Tuesday, April 04, 2006

The New Deceivers

There are two truths about new technology:

1. It won't work the way it's supposed to.

2. Someone will find a way to use it to deceive people.

In the past, I've exposed the Free Shipping Phonies and the Dubious Discounters, and today I'd like to add the Customer Confusers to the list, in the form of shopping.com, who don't get a link because they're a bunch of hooligans.

Shopping.com is basically a giant pay-per-click (PPC) shopping site that tries to recruit online businesses to be listed in their directory. If they can't get a popular site legitimately, they're apparently not above doing an end-run to deceive people into visiting their site. This gets a little tricky, so pay close attention.

Google provides two outstanding online services: AdWords, for my money the best PPC value online, and AdSense. AdWords lets you create those little ads that you see to the right of your search results. AdSense lets you run AdWords ads on your site and get a commission every time somebody clicks on them. There are people online attempting to make a living off Google's AdSense by creating gateway pages for popular search phrases and filling them with AdSense ads. They're called "Scrapers," and they're universally loathed by people looking for actual information online, because their sites contain no content.

Shopping.com has developed a variant of the Scraper tactic. If you search for 1-800-Bakery in Google, you'll see a Shopping.com ad.
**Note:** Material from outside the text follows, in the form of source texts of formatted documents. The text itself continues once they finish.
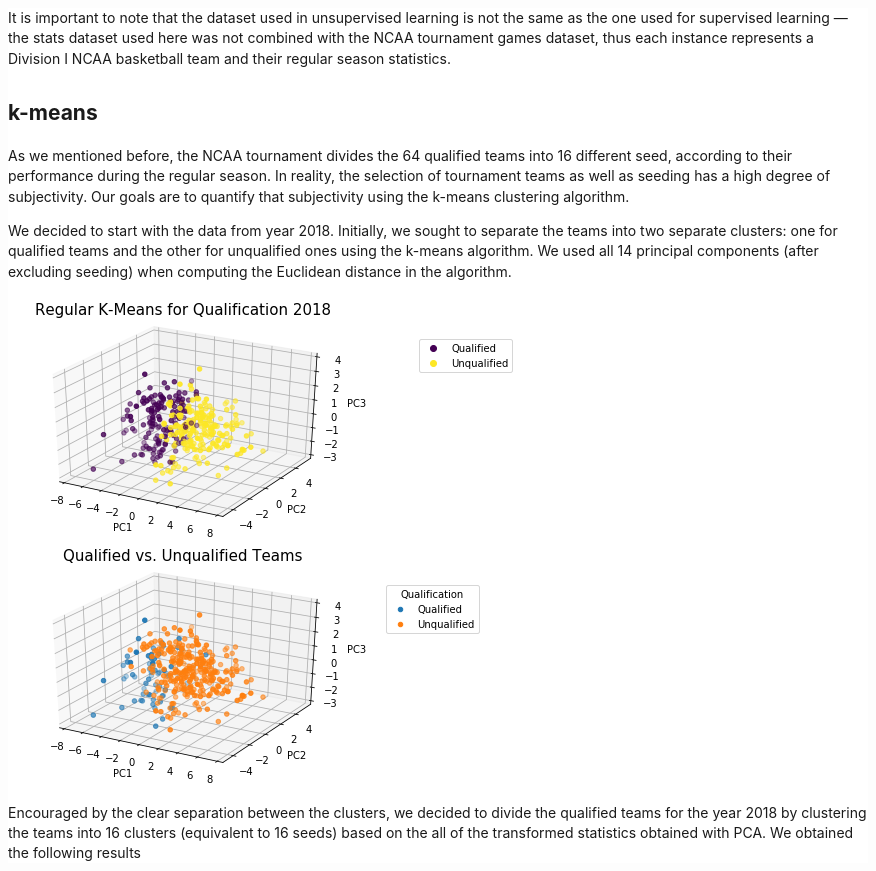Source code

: 
It is important to note that the dataset used in unsupervised learning is not the same as the one used for supervised 
learning — the stats dataset used here was not combined with the NCAA tournament games dataset, thus each instance 
represents a Division I NCAA basketball team and their regular season statistics.

## k-means

As we mentioned before, the NCAA tournament divides the 64 qualified teams into 16 different seed, according to their 
performance during the regular season. In reality, the selection of tournament teams as well as seeding has a high 
degree of subjectivity. Our goals are to quantify that subjectivity using the k-means clustering algorithm.

We decided to start with the data from year 2018. Initially, we sought to separate the teams into two separate clusters:
one for qualified teams and the other for unqualified ones using the k-means algorithm. We used all 14 principal 
components (after excluding seeding) when computing the Euclidean distance in the algorithm.

<img src="images/Regular_KMeans_AllTeams_2018.png"/>
<img src="images/AllTeams_PCA_2018.png"/>

Encouraged by the clear separation between the clusters, we decided to divide the qualified teams for the year 2018 by 
clustering the teams into 16 clusters (equivalent to 16 seeds) based on the all of the transformed statistics obtained 
with PCA. We obtained the following results

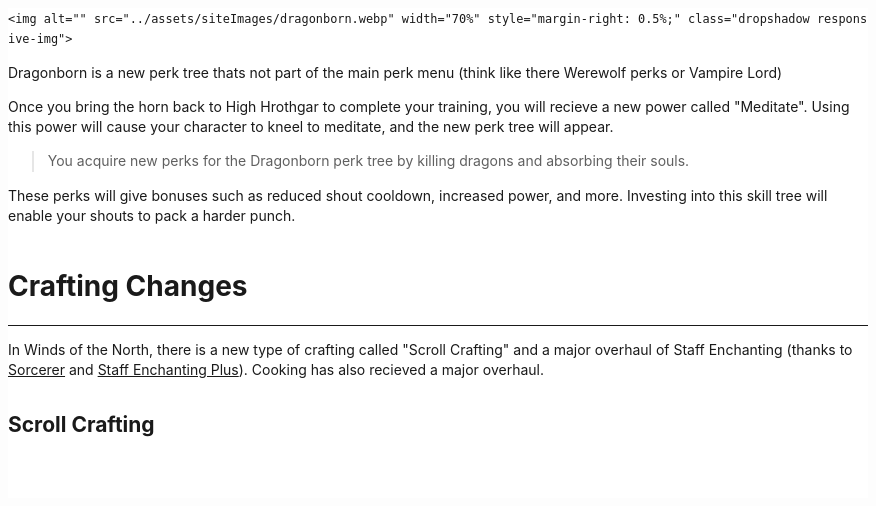     <img alt="" src="../assets/siteImages/dragonborn.webp" width="70%" style="margin-right: 0.5%;" class="dropshadow responsive-img">
</div>

Dragonborn is a new perk tree thats not part of the main perk menu (think like there Werewolf perks or Vampire Lord)

Once you bring the horn back to High Hrothgar to complete your training, you will recieve a new power called "Meditate".
Using this power will cause your character to kneel to meditate, and the new perk tree will appear.

> You acquire new perks for the Dragonborn perk tree by killing dragons and absorbing their souls.

These perks will give bonuses such as reduced shout cooldown, increased power, and more. Investing into this skill tree will enable your shouts to pack a harder punch.

# Crafting Changes
---

In Winds of the North, there is a new type of crafting called "Scroll Crafting" and a major overhaul of Staff Enchanting (thanks to <a href="https://www.nexusmods.com/skyrimspecialedition/mods/95196">Sorcerer</a> and <a href="https://www.nexusmods.com/skyrimspecialedition/mods/132680">Staff Enchanting Plus</a>). Cooking has also recieved a major overhaul. 

## Scroll Crafting

<div class="centerdiv">
    <img alt="" src="../assets/siteImages/scrollenchant.png" width="70%" style="margin-right: 0.5%;" class="dropshadow responsive-img">
</div>
<br>
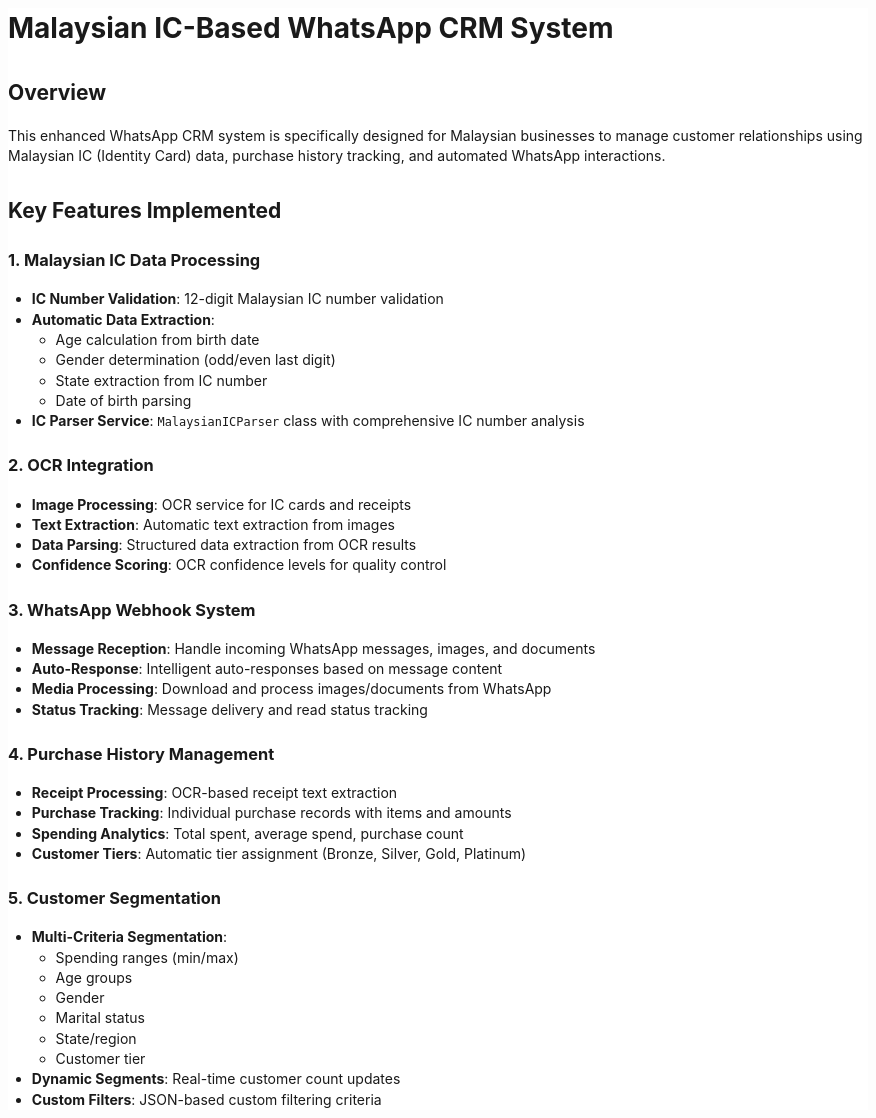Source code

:# Malaysian IC-Based WhatsApp CRM System

## Overview
This enhanced WhatsApp CRM system is specifically designed for Malaysian businesses to manage customer relationships using Malaysian IC (Identity Card) data, purchase history tracking, and automated WhatsApp interactions.

## Key Features Implemented

### 1. Malaysian IC Data Processing
- **IC Number Validation**: 12-digit Malaysian IC number validation
- **Automatic Data Extraction**: 
  - Age calculation from birth date
  - Gender determination (odd/even last digit)
  - State extraction from IC number
  - Date of birth parsing
- **IC Parser Service**: `MalaysianICParser` class with comprehensive IC number analysis

### 2. OCR Integration
- **Image Processing**: OCR service for IC cards and receipts
- **Text Extraction**: Automatic text extraction from images
- **Data Parsing**: Structured data extraction from OCR results
- **Confidence Scoring**: OCR confidence levels for quality control

### 3. WhatsApp Webhook System
- **Message Reception**: Handle incoming WhatsApp messages, images, and documents
- **Auto-Response**: Intelligent auto-responses based on message content
- **Media Processing**: Download and process images/documents from WhatsApp
- **Status Tracking**: Message delivery and read status tracking

### 4. Purchase History Management
- **Receipt Processing**: OCR-based receipt text extraction
- **Purchase Tracking**: Individual purchase records with items and amounts
- **Spending Analytics**: Total spent, average spend, purchase count
- **Customer Tiers**: Automatic tier assignment (Bronze, Silver, Gold, Platinum)

### 5. Customer Segmentation
- **Multi-Criteria Segmentation**:
  - Spending ranges (min/max)
  - Age groups
  - Gender
  - Marital status
  - State/region
  - Customer tier
- **Dynamic Segments**: Real-time customer count updates
- **Custom Filters**: JSON-based custom filtering criteria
I've said this before, but I'll be as specific here as possible:

We are not affiliated with Shopping.com.

What they've done is created a search gateway page linked to our domain name. When you click the link, you're shown some products from our competitors (that will cost more than what we offer) and our AdWords ad, among others. No matter what you click, shopping.com gets a commission. Never mind that you're confused as to where you are, they're making money by leeching off our domain name.
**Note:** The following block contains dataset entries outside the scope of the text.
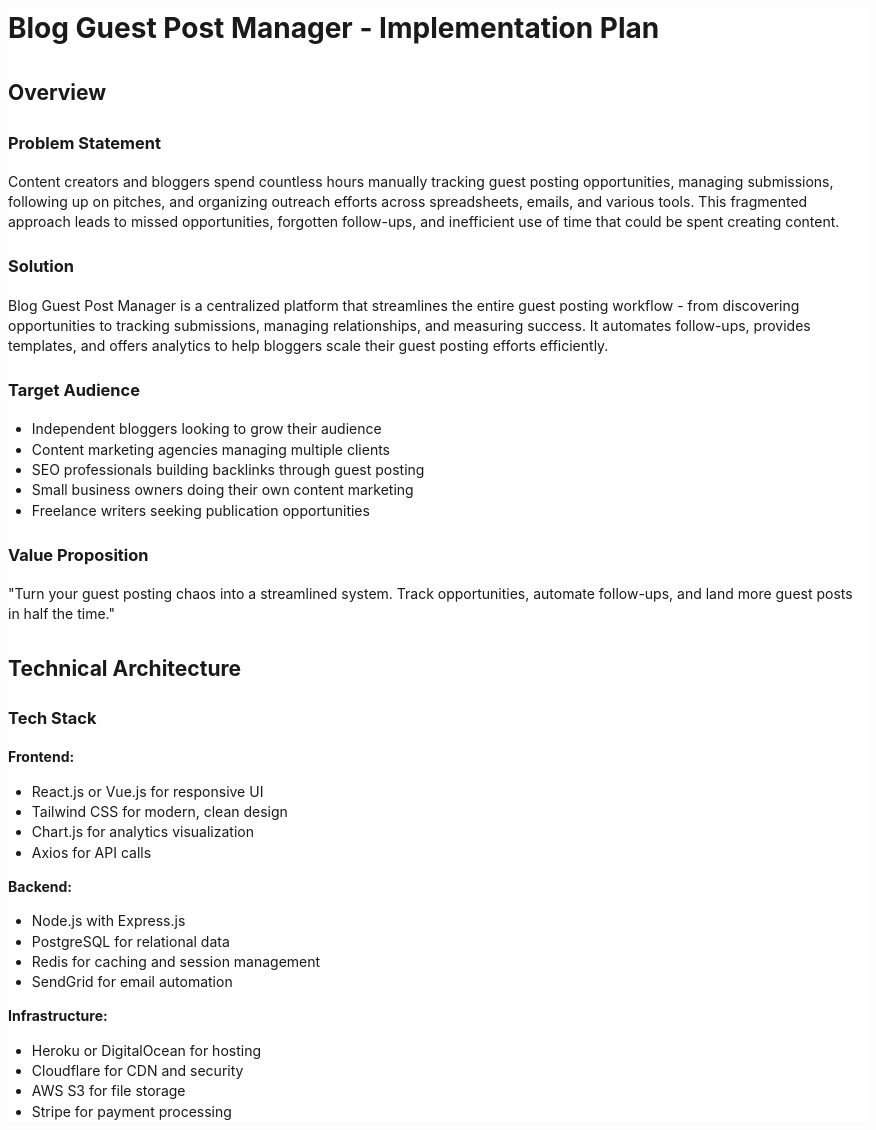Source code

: # Blog Guest Post Manager - Implementation Plan

## Overview

### Problem Statement
Content creators and bloggers spend countless hours manually tracking guest posting opportunities, managing submissions, following up on pitches, and organizing outreach efforts across spreadsheets, emails, and various tools. This fragmented approach leads to missed opportunities, forgotten follow-ups, and inefficient use of time that could be spent creating content.

### Solution
Blog Guest Post Manager is a centralized platform that streamlines the entire guest posting workflow - from discovering opportunities to tracking submissions, managing relationships, and measuring success. It automates follow-ups, provides templates, and offers analytics to help bloggers scale their guest posting efforts efficiently.

### Target Audience
- Independent bloggers looking to grow their audience
- Content marketing agencies managing multiple clients
- SEO professionals building backlinks through guest posting
- Small business owners doing their own content marketing
- Freelance writers seeking publication opportunities

### Value Proposition
"Turn your guest posting chaos into a streamlined system. Track opportunities, automate follow-ups, and land more guest posts in half the time."

## Technical Architecture

### Tech Stack
**Frontend:**
- React.js or Vue.js for responsive UI
- Tailwind CSS for modern, clean design
- Chart.js for analytics visualization
- Axios for API calls

**Backend:**
- Node.js with Express.js
- PostgreSQL for relational data
- Redis for caching and session management
- SendGrid for email automation

**Infrastructure:**
- Heroku or DigitalOcean for hosting
- Cloudflare for CDN and security
- AWS S3 for file storage
- Stripe for payment processing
I tried to solve this problem with an AdWords campaign that said the same thing as the bolded text above. Google won't let me do that, because Shopping.com is trademarked.

If I ever start deceiving people, remind me to trademark my domain name first so that nobody can fight back. In the meantime, I'm sure that shopping.com will be happy to see the phrase, "Who needs a directory?" every time somebody clicks on their AdWords link.